§ **Task data**:
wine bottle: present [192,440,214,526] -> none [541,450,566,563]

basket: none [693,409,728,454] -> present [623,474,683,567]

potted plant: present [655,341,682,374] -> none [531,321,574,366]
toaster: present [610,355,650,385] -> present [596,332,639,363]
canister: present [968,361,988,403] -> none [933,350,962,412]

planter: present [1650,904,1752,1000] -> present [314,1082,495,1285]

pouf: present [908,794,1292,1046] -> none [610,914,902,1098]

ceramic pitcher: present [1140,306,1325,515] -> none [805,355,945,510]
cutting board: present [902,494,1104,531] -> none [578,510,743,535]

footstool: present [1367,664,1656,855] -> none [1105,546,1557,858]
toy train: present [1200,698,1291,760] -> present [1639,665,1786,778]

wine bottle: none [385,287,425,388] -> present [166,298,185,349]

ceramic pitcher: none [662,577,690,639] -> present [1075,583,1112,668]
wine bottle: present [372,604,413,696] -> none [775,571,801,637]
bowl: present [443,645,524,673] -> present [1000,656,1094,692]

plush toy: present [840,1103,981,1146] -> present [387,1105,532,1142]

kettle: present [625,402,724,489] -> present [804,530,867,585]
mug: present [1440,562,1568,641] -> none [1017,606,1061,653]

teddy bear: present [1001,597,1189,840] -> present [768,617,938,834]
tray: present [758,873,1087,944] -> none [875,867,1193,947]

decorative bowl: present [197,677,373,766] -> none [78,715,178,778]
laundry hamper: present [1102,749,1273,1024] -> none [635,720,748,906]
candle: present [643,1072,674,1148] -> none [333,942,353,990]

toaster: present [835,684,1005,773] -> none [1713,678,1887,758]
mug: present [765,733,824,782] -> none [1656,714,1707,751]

§ **How to complete this task**: In the listing above, find the line holding "toy train: present" and the line holding "candle: present [643,1072,674,1148]", then output those two lines and every line between them exactly.

§ **Answer to this task**:
toy train: present [1200,698,1291,760] -> present [1639,665,1786,778]

wine bottle: none [385,287,425,388] -> present [166,298,185,349]

ceramic pitcher: none [662,577,690,639] -> present [1075,583,1112,668]
wine bottle: present [372,604,413,696] -> none [775,571,801,637]
bowl: present [443,645,524,673] -> present [1000,656,1094,692]

plush toy: present [840,1103,981,1146] -> present [387,1105,532,1142]

kettle: present [625,402,724,489] -> present [804,530,867,585]
mug: present [1440,562,1568,641] -> none [1017,606,1061,653]

teddy bear: present [1001,597,1189,840] -> present [768,617,938,834]
tray: present [758,873,1087,944] -> none [875,867,1193,947]

decorative bowl: present [197,677,373,766] -> none [78,715,178,778]
laundry hamper: present [1102,749,1273,1024] -> none [635,720,748,906]
candle: present [643,1072,674,1148] -> none [333,942,353,990]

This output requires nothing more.